O presidente da Federação do Comércio de Bens, Serviços e Turismo do Distrito Federal (Fecomércio-DF), José Aparecido Freire, considerou “sem cabimento” a decisão de fechar as lojas. “Temos a Páscoa no domingo. As lojas que vendem chocolate, ovos e fizeram pedidos (para o feriado) estão estocadas para vender até lá. Essa data é só uma vez no ano. Se não comercializarem agora, só no ano que vem. Foi uma decisão descabida. Quem tem de decidir se abre ou fecha é o Poder Executivo”, ressaltou José Aparecido.
O presidente da Fecomércio-DF reforçou que o setor não é culpado pela atual situação da pandemia no Distrito Federal: “Podem ir a qualquer estabelecimento comercial, ao shopping.

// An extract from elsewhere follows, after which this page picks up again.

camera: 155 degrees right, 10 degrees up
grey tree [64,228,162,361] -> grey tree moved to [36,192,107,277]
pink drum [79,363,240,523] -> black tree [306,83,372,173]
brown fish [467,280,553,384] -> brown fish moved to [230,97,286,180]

Todas as normas sanitárias, como aferição de temperatura, (manutenção do) distanciamento, uso de máscara têm sido seguidos”, afirmou José Aparecido. “Temos de nos preocupar com a saúde da população, mas, também, com a das empresas e com os empregos. Os negócios estão morrendo, em situação de calamidade, e os empresários, com empréstimos vencendo, sem poder pagar o aluguel e os funcionários”, completou.
Pressão
Em relação aos bares e restaurantes, que pleiteavam a ampliação do horário de funcionamento determinado pelo Executivo local, as restrições resultariam em instabilidade para o setor. “Esse jogo entre (os poderes) Executivo e Judiciário traz grandes prejuízos”, afirmou Jael Antônio da Silva, presidente do Sindicato de Hotéis, Restaurantes, Bares e Similares de Brasília (Sindhobar). Para ele, se o governador Ibaneis Rocha (MDB) não tivesse entrado com recurso contra a decisão judicial, o sindicato teria recorrido.

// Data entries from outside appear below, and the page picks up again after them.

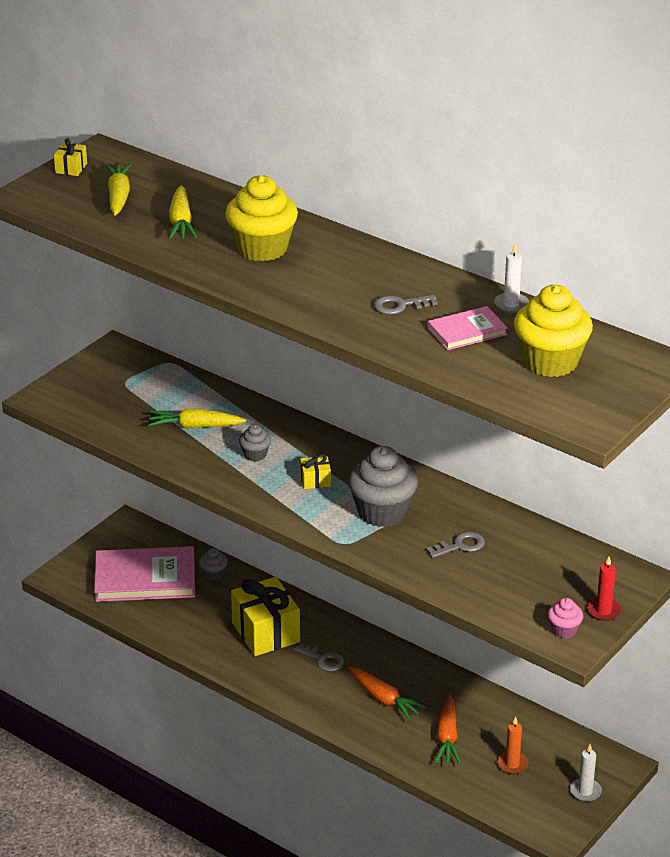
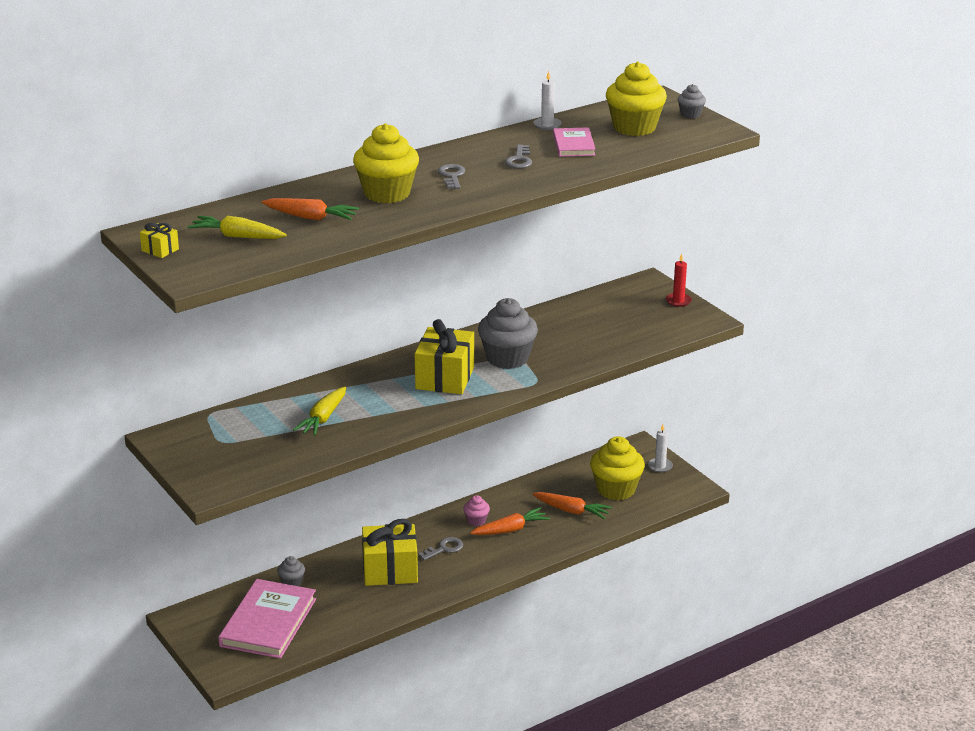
camera: 70 degrees left, 5 degrees down
yellow carrot [169,185,197,239] -> orange carrot [262,198,359,220]
grey cupcake [239,424,271,462] -> grey cupcake moved to [678,84,706,119]
yellow gift [300,454,331,489] -> yellow gift [415,319,474,394], size x2.24
grey key [426,531,485,558] -> grey key moved to [438,164,465,189]
orange candle [497,717,528,774] -> yellow cupcake [590,436,645,500]
pink cupcake [548,598,583,639] -> pink cupcake moved to [463,495,490,526]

Jael Silva acrescentou que a solução é manter os estabelecimentos abertos e aumentar a fiscalização e as sanções para quem não cumprir as normas. “Somos responsáveis pelos procedimentos e protocolos sanitários. Quem não estiver cumprindo deve ser punido. A lei está aí para isso. As festas clandestinas e os bares aglomerados são minoria quando comparados ao setor. Nesses casos, é necessário fechar permanentemente esses locais e aplicar multa”, cobra o presidente do Sindhobar.